[Article publié le jeudi 13 mars à 11h11, mis à jour à 11h50] Le futur chancelier Friedrich Merz défend jeudi devant les députés son programme d’investissements géants jugé crucial pour réarmer et moderniser l’Allemagne. Les débats au Bundestag doivent débuter vers midi. Le vote est programmé pour le 18 mars. Ensuite, le Bundesrat, qui représente les régions, devra encore donner son aval.
Ce paquet inédit de plusieurs centaines de milliards d’euros, qui nécessite un amendement à la constitution et donc une majorité des deux tiers pour être adopté, constitue la pierre angulaire de son probable prochain gouvernement avec les sociaux-démocrates du SPD (centre-gauche).
Les partis se sont laissés une semaine pour parvenir à un compromis, faute de quoi Friedrich Merz, loué à l’étranger pour son audace et sa main tendue à l’Europe en matière de défense, se verrait sérieusement freiné dans son élan.
Dans le détail, le parti conservateur et le parti social-démocrate (SPD), qui négocient la formation du futur gouvernement, ont annoncé mardi vouloir réaliser des investissements sans précédent de plusieurs centaines de milliards d’euros pour renforcer la défense et l’économie du pays. Ils souhaitent notamment parvenir à la création d’un fonds de 500 milliards d’euros en faveur des infrastructures et à un assouplissement du frein constitutionnel à l’endettement afin de pouvoir investir massivement dans la défense.
Obstacles en vue
Mais la partie est loin d’être gagnée car les Verts, dont les voix sont indispensables, menacent de mettre leur véto, déplorant entre autres l’absence d’investissements concrets pour la protection du climat. « La position des Verts reste que nous n’allons pas voter en faveur » de ces mesures, a d’ailleurs prévenu ce jeudi la co-cheffe de leur groupe parlementaire, Katharina Dröge à la télévision publique. Elle a aussi indiqué ne pas partager l’« optimisme » affiché côté par le SPD et les conservateurs.
Friedrich Merz tient à faire adopter ces mesures par le parlement actuel, voué à évoluer suite aux élections législatives du 23 février dernier. Car lorsque les nouveaux élus du Bundestag se réuniront le 25 mars, les partis des extrêmes de droite et de gauche disposeront d’une minorité de blocage. Le parti nationaliste AfD (Alternative pour l’Allemagne), fort de son succès aux législatives, sera ainsi la deuxième force politique de la nouvelle assemblée. « La pression est forte, le temps presse », a résumé le député conservateur Thorsten Frei jeudi.

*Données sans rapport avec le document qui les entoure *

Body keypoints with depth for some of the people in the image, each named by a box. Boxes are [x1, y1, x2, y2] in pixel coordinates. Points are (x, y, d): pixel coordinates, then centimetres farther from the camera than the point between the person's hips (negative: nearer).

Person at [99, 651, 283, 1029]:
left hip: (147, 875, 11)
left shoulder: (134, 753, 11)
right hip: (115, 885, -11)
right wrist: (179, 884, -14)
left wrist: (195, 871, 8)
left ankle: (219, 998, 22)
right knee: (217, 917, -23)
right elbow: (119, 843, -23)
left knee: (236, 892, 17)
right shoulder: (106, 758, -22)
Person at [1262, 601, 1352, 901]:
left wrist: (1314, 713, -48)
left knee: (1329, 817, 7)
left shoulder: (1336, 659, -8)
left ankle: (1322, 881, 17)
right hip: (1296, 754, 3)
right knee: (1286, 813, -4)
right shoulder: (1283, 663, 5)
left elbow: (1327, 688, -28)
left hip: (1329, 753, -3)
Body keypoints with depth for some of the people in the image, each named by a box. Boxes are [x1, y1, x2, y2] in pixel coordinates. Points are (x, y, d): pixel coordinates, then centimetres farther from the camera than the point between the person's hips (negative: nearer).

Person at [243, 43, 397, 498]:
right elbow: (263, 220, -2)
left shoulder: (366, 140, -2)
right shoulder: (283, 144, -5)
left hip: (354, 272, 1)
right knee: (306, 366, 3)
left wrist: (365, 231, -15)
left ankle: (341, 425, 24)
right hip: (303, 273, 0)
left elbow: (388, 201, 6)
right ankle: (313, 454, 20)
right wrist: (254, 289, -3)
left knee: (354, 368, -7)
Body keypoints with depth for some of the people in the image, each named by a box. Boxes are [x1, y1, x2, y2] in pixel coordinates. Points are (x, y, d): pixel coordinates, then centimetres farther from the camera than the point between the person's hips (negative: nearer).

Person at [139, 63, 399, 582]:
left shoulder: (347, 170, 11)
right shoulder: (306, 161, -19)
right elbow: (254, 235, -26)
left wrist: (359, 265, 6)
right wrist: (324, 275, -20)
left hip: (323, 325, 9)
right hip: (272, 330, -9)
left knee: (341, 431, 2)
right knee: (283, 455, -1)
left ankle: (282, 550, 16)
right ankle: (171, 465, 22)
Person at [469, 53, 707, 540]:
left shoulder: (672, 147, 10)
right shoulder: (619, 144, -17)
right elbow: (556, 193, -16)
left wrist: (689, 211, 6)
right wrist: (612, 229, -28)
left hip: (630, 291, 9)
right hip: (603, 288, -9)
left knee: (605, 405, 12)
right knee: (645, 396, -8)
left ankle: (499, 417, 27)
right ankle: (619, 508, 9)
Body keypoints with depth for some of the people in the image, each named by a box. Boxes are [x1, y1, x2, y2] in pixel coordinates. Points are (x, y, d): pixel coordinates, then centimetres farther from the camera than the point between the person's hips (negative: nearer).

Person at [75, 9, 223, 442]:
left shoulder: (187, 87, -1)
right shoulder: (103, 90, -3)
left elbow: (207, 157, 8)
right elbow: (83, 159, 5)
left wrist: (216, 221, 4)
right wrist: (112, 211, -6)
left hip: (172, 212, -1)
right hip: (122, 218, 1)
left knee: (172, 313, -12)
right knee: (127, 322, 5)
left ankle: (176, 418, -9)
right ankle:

Le futur chancelier est confronté à un autre obstacle potentiel. L’AfD et la Gauche radicale Die Linke ont déposé un recours auprès de la Cour constitutionnelle pour qu’elle interdise la tenue du vote. L’AfD invoque notamment un vice de procédure.
L’Allemagne, pilier du réarmement européen
Si urgence il y a, c’est notamment parce que « l’Allemagne et l’Europe sont dépendantes de la formation rapide d’un gouvernement fédéral capable d’agir et doté de moyens financiers suffisants », souligne le quotidien Süddeutsche Zeitung (gauche) dans un éditorial, en référence au lâchage de l’Ukraine par l’administration de Donald Trump et son rapprochement avec Vladimir Poutine.
Or, un échec à créer des marges de manœuvre budgétaires dans le pays pourrait aussi réduire sa réticence à l’idée d’approuver un emprunt commun de l’UE pour la défense ou l’aide à l’Ukraine, ajoute-t-il.
Pour rappel, la Commission européenne a dévoilé début mars un plan pour « réarmer l’Europe » destiné à mobiliser près de 800 milliards d’euros pour sa défense, mais aussi à fournir une aide « immédiate » à l’Ukraine après le gel de l’aide américaine. Le premier « pilier » de ce plan repose cependant sur les dépenses nationales dans chaque État membre.
D’autres solutions pour se réarmer
En cas de blocage législatif, Friedrich Merz peut toujours suspendre temporairement « le frein à l’endettement en invoquant un choc négatif majeur », comme au temps de la pandémie de Covid-19, et les tensions géopolitiques actuelles entreraient dans cette catégorie, souligne l’économiste de Berenberg, Holger Schmieding. Il n’aurait besoin pour cela que d’une majorité simple au Bundestag.
Indépendamment de la séance parlementaire doivent également débuter jeudi les discussions de coalition entre conservateurs et SPD en vue d’établir rapidement un « contrat de coalition » et un nouvel exécutif d’ici le 20 avril. Samedi ils ont déjà annoncé un accord de principe, y compris sur des sujets qui les divisaient jusqu’ici, comme celui d’un net durcissement des règles migratoires.